Adentrarse en la obra de Jean Claude es caer precipitadamente en la madriguera de Lewis Carroll, una mirada singular a la cotidianidad.
El artista de origen francés y de padres españoles,de Cristóbal de la sierra, reconstruye aperos de labranza que han quedado obsoletos y olvidados. Genera una nueva lectura del campo a través de los objetos de la memoria apelando a la sensibilidad histórica y a un arte participativo.
En esta nueva aventura, reconduce un debate humanista en que la ética prima sobre la estética y los conceptos como imagen y forma ceden ante este principio.
Aborda con especial sentido del humor y de una manera mordaz la problemática actual sobre la emigración, haciendo alusión a la memoria: todos somos hijos del pasado.

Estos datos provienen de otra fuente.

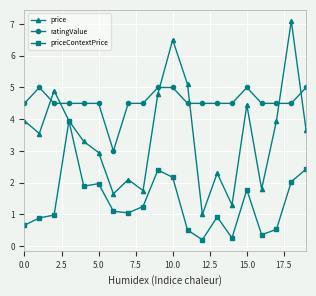

True or false: ratingValue has more than 1 interior local peaks.

True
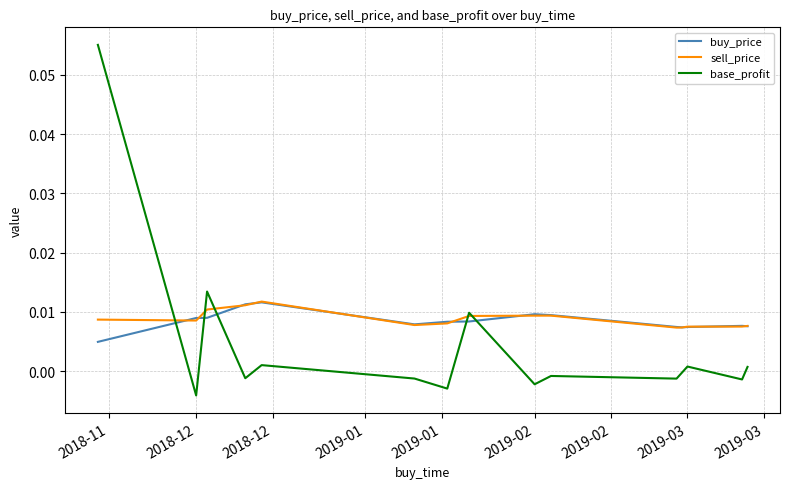

Is this an area chart (filled region under the line)?

No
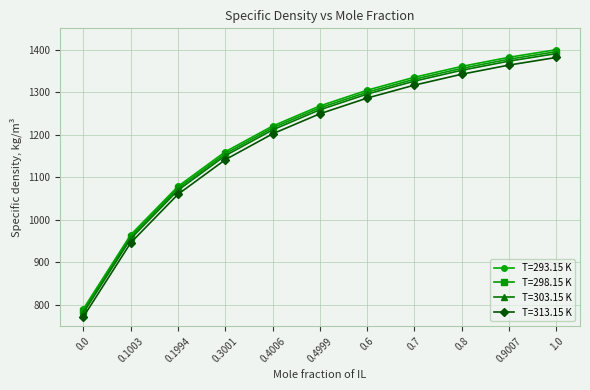

At which label does T=313.15 K first exceed 1249?

0.4999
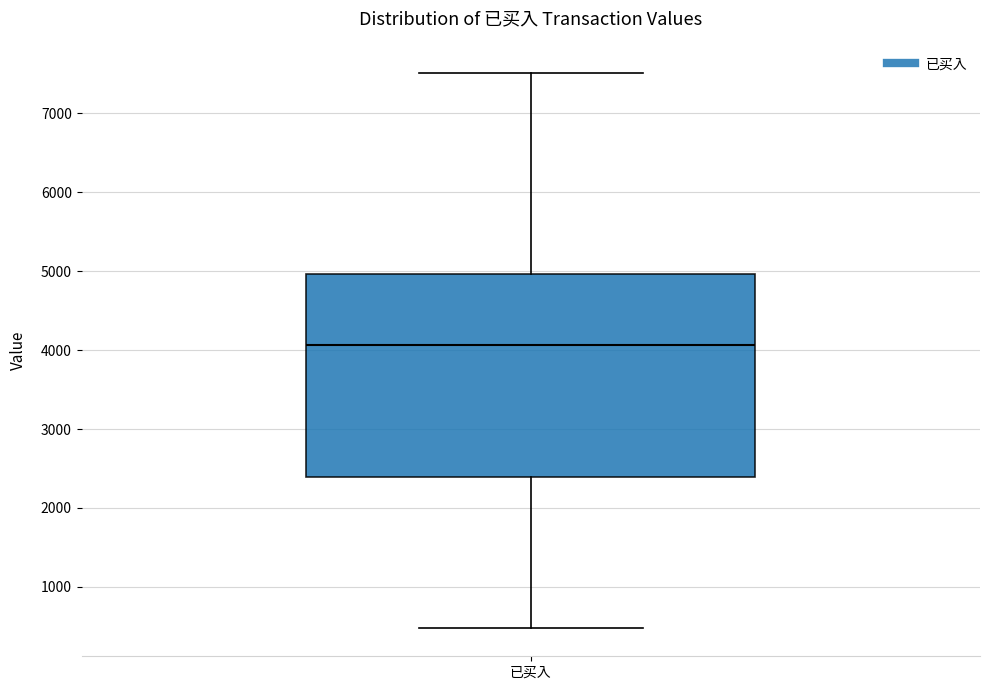

Transcribe this box plot: give where the median line is, the range the box spans, and where the two whiskers end, as read against the y-axis. The values are not printed on the chart, so give them approximately, as read against the axis.

median 4100, box 2400 to 5000, whiskers 500 to 7500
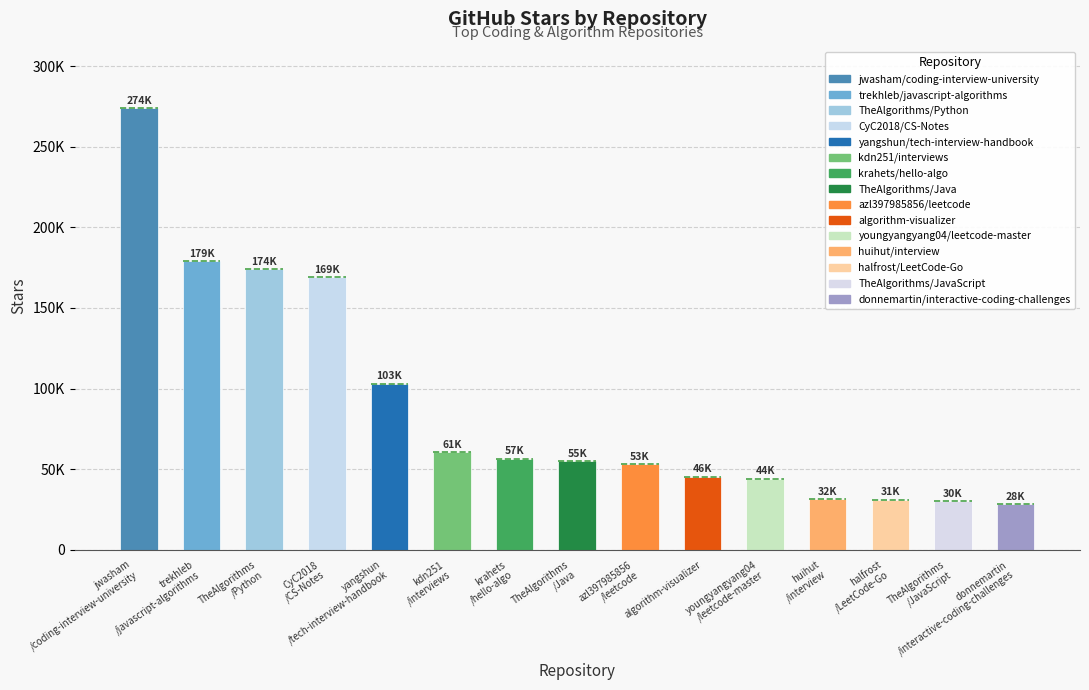

Reading right to left, what are all the values shown in this chart?

28200	30100	31100	31500	44200	45500	53000	55100	56600	60700	103000	169000	174000	179000	274000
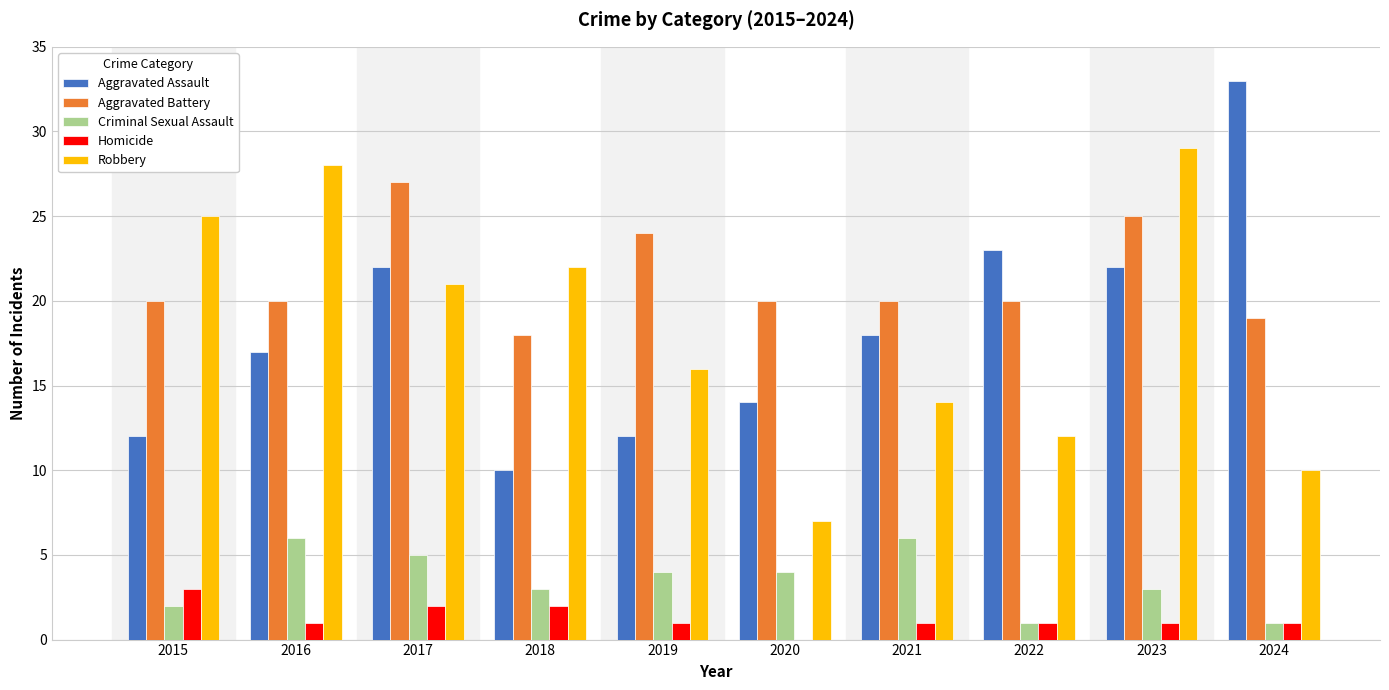

What is the total value across all series at 2023?

80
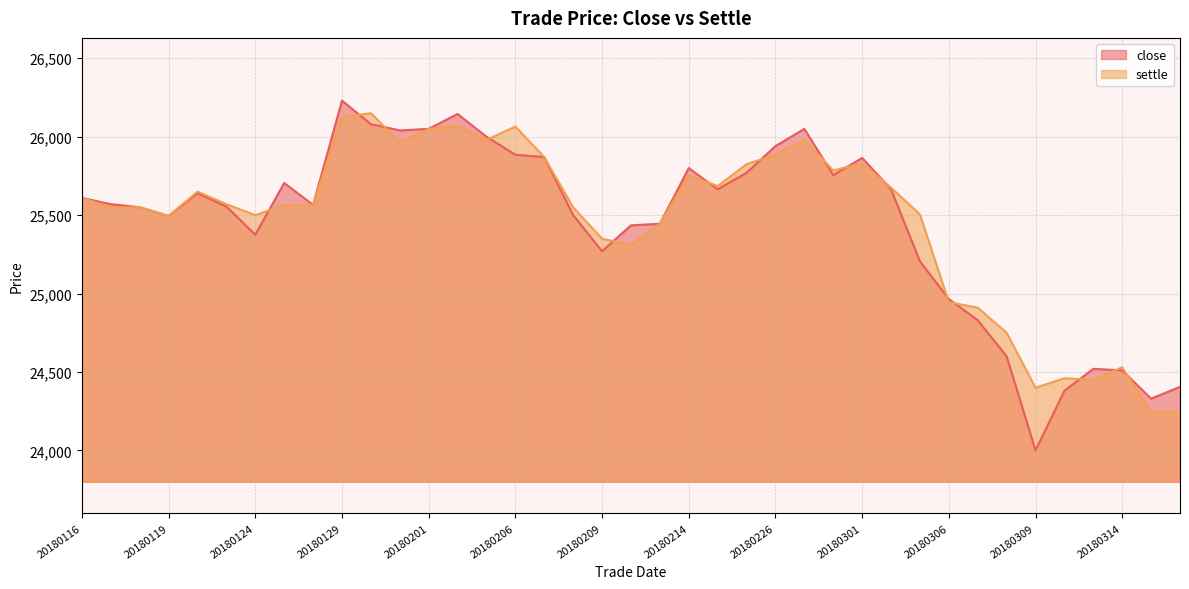

In close, how many points are lower than both neighbors (excluding endpoints)?

9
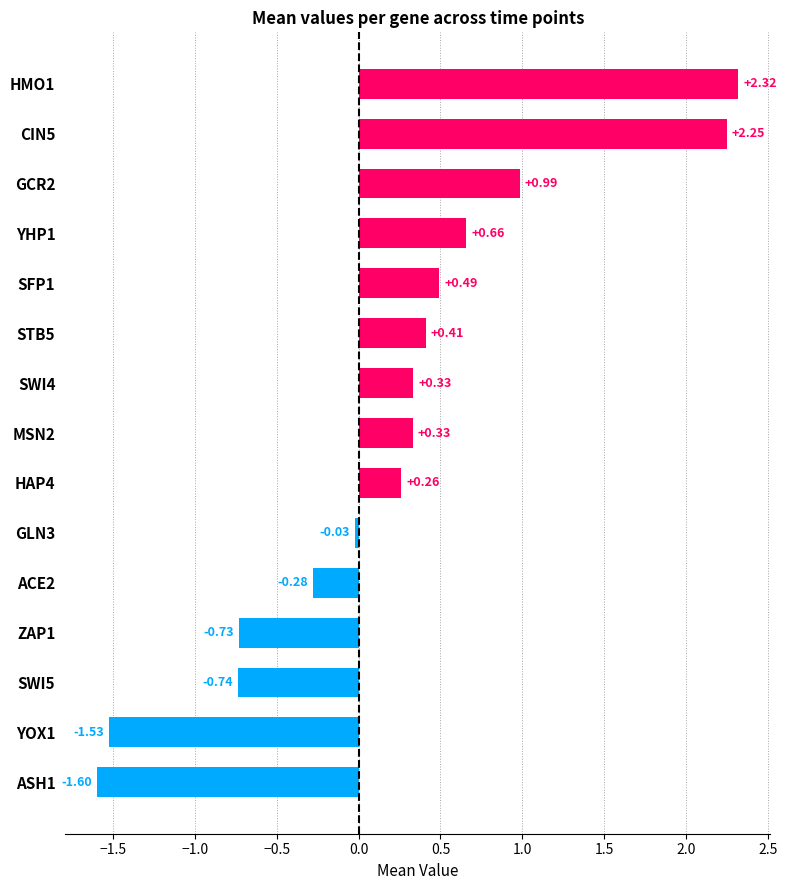

What is the difference between the second highest and second lowest values?

3.8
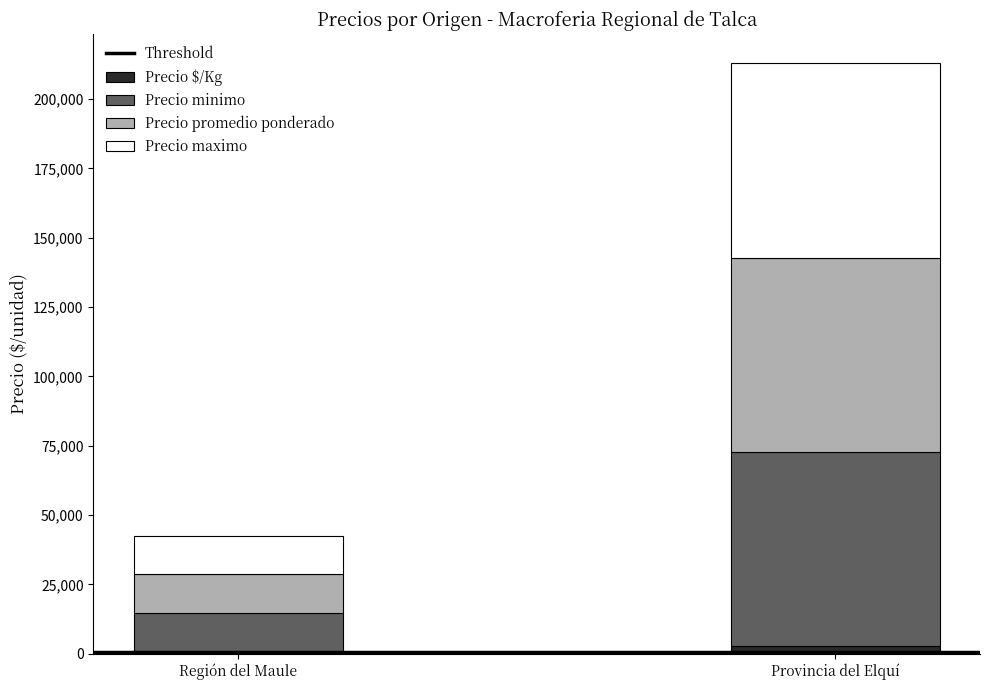

Reading right to left, what are the values for Precio $/Kg?

2800	691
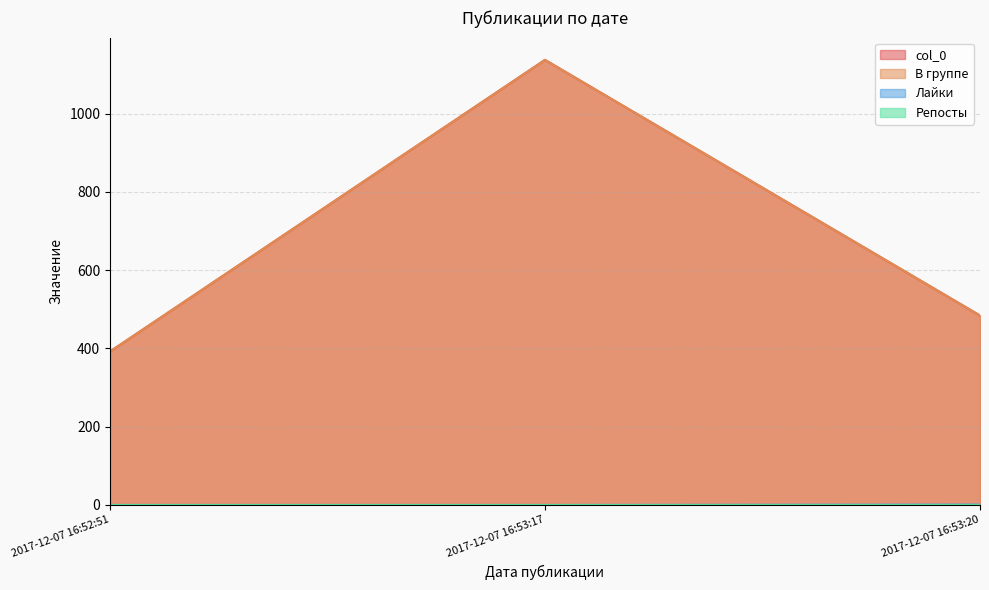

What is the minimum value for col_0?

392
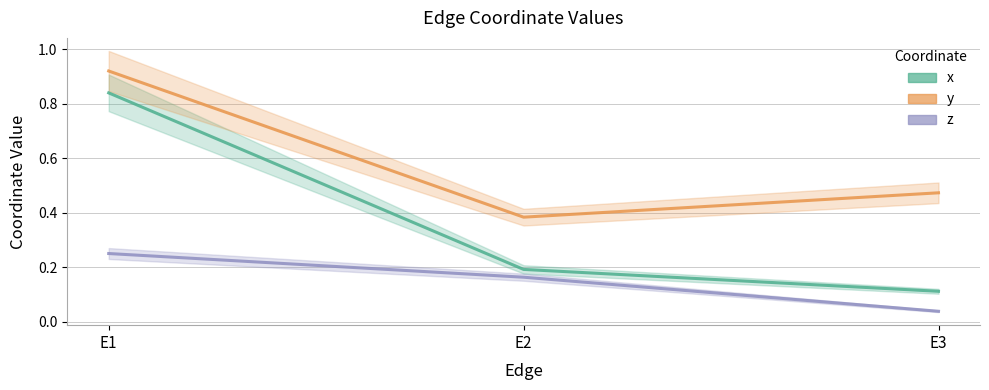

What is the spread (max minus min) of values at E2?

0.2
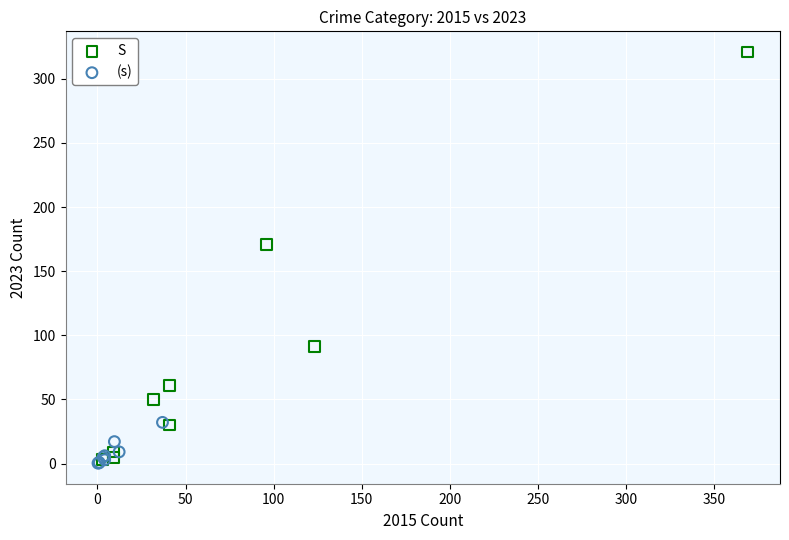

Which series has the widest spread of Y values?

S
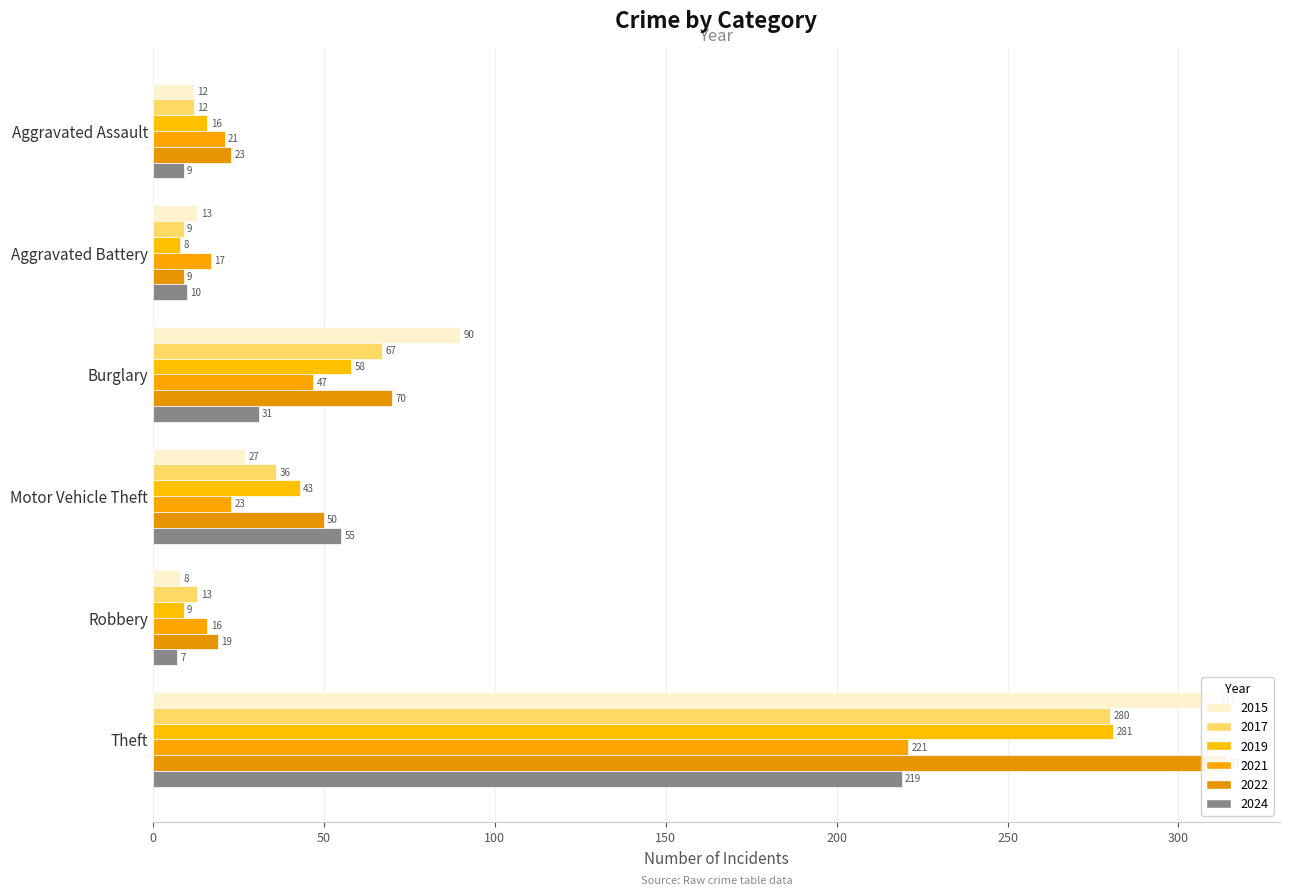

How many distinct data groups are displayed?

6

Se trata de una experiencia sensorial que nos traslada inmediatamente a la tradición, a los olores del estío, a la tierra, a donde pertenecemos.
Ana Alonso
Hace frío en la calle, pero una vez que traspasas la puerta, se te mete el verano dentro. Sí, así, como suena, porque la última exposición de Jean Claude, nos transporta a los veranos de la infancia, a los de los juegos infantiles y los insectos revoloteando a la hora de la siesta, los de la trilla y el heno y los muebles en la vieja casa de la abuela, en la que nos refugiábamos del calor y sus efectos. Jean Claude vuelve a sorprendernos con su inagotable imaginación, su exuberancia, sus mensajes secretos escondidos tras alambres de espino o en maletas desvencijadas. Vuelve para contarnos su vida y proponernos rebuscar en la nuestra, para que nos miremos en los espejos del pasado y afrontemos nuestras miserias a golpes de humor y de campana. No es fácil ver una exposición así. Hay que pasearla lento, fijarse en todos los detalles y volver a mirar con ojos nuevos. Hacerse todas las preguntas posibles y dejar que las respuestas aparezcan sin forzarlas. No es una exposición de un día. Hay que ir y venir y volver de nuevo porque tienes la sensación de que algo se te escapa, de que lo que allí se te muestra no es más que el principio de un número que no tiene fin. Como si de matrioskas se tratara, hay que mirar dentro de cada obra, de cada pieza, para poder encontrar -o quizás no- lo que parece inalcanzable y lejano.